» Exercise text:
--- --- ---
# Michelin Run Flat tyres - Cheap deals?



## petemattw (Nov 3, 2008)

Hi,

anyone know where I can get Michelin Premacy HP's 275/35/R19 96Y for less than £325 each?

I've tried camskills, black circles, event tyres, e tyres, and all the others I can think of, rang several local dealers and got the price to £325, which is great considering BMW reckon they buy them in for more than that and wanted to charge me £450 a tyre!

If anyone knows of any deals please let me know, otherwise I'm just going to have to shell out. Not driving the BMW at the moment as they tyres are now illegal so using the landy instead  

Ideas before Friday much appreciated! :thumb:

If there are any tye fitters/dealers in the Birmingham, Coventry, Lichfield areas that would be happy to do a deal for cash PM me!!


----------



## Kash-Jnr (Mar 24, 2013)

Hi where are you based?


----------



## petemattw (Nov 3, 2008)

Hi Kash, see above. West Midlands generally, Birmingham, Coventry, Lichfield. But also travel towards oxford and South Warwickshire... Bit of a way from you me thinks


----------



## carrera2s (Jun 28, 2009)

Hi Pete

Try these, I buy my vitosportx tres from them and deliver to your door then get mobile fitter to fit
www.mytyres.co.uk


----------



## petemattw (Nov 3, 2008)

Thanks carrera but they are more expensive on that site!


----------



## Kerr (Mar 27, 2012)

One of the best things you can do is get rid of the runflat tyres and fit normal tyres. 

You need to change all 4 though.


----------



## Kash-Jnr (Mar 24, 2013)

If you were closer to me could have got them for 300ish all in. Rang a few Kwik fits closer to you and they will go lower as they start at 402 list but couldn't negotiate much just over the phone.


----------



## nick_mcuk (Jan 4, 2008)

Why not just ditch the run-flats and put normal tyres on the car???


----------



## Sh00ter (Jun 11, 2006)

http://lovetyres.com/tyre/Michelin-Primacy-HP/275-35-19

worth a look?


----------



## R7KY D (Feb 16, 2010)

It's not answering your question 

But , Ditch the runflats and put normal tyres on , I changed my 19"'s RF on my E93 330i to normal tyres and its the best thing I've done to the car


----------



## petemattw (Nov 3, 2008)
--- --- ---
» Excerpted records:

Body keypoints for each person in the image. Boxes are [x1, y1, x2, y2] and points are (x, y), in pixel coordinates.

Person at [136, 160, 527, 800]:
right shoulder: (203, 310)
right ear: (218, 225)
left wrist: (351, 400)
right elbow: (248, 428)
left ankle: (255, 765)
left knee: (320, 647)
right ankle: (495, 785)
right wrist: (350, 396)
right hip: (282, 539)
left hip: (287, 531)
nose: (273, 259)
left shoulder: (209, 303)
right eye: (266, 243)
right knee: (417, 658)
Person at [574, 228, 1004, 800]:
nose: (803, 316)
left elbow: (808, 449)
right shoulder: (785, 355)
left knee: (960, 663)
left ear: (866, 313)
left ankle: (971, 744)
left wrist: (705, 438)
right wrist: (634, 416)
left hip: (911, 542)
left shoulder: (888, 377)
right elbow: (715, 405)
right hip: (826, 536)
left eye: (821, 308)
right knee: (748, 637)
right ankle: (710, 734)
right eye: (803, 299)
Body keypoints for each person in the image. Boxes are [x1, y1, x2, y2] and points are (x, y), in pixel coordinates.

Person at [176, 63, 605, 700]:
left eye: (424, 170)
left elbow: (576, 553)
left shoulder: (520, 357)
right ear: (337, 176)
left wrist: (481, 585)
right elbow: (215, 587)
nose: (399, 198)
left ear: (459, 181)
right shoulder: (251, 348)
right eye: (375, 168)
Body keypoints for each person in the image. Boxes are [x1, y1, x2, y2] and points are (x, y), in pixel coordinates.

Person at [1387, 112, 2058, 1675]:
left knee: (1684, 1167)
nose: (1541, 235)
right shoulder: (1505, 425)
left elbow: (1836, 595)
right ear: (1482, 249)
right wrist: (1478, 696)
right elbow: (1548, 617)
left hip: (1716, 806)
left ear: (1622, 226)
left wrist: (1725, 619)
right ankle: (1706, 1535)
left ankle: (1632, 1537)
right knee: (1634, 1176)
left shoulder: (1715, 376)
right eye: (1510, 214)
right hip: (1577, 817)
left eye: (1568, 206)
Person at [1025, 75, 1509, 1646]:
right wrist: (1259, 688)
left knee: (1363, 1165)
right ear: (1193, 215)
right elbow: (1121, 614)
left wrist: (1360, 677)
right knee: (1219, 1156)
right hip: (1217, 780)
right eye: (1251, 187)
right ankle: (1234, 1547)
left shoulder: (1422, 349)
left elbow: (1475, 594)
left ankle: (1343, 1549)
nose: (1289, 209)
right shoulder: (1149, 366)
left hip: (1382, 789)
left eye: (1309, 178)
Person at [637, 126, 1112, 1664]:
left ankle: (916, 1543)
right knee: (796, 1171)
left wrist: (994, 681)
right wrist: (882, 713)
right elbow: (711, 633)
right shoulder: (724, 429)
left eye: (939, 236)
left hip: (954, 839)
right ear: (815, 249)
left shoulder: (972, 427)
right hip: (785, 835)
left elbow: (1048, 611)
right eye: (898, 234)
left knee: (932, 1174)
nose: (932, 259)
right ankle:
--- --- ---
» Problem requirements: Write the next part of the forum thread about run-flat tyre deals, starting from the point where it stops.

» Reply:
Hi Guys,

Thanks for the efforts, I'm not wanting to change from run flats, I really appreciate them especially having had punctures before at very high speeds and in very heavy traffic, much safer to just cut the speed a bit and carry on driving than have to stop and faff about trying to change a tyre or pump go in and inflate. I'm slowly getting closer to the magic £300 price, thanks to Shooter! 

Anyone else got any suggestions?

Thanks folks!


----------



## Kerr (Mar 27, 2012)

http://www.tyresavings.com/order/select-tyres-and-savings

That price includes fitting.

Not sure if your quoted price of £325 does since you've asked for fitters.


----------



## Kerr (Mar 27, 2012)

Runflats are also very difficult to remove and fit. 

I'd be careful who I allow to fit them. I learned the hard way.


----------



## moono16v (Oct 12, 2010)

Camskill or oponeo or the cheapest places i have ever bought tyres from!


----------



## Sh00ter (Jun 11, 2006)

TBH if it was mine.... I would also ditch the runflats, the Mrs had them on her Mini Cooper and damn that was a hard ride, put normal tyres on and it totally transformed the feel and ride - all for the better, now it feels like its gripping more, feedback is better, in my limited experience I would never pay to put runflats on


----------



## FAHD H (May 15, 2013)

£325 for the tyres is cheap! is that fitted including VAT??? the wholesale price on the tyre in £300 inc VAT and thats with a good discount rate for me.


----------



## Tricky Red (Mar 3, 2007)

£313 on OPONEO but still need to get them fitted.

http://www.oponeo.co.uk/tyre-finder/car-summer-tyres-275-35-r19


----------



## telewebby (Apr 27, 2009)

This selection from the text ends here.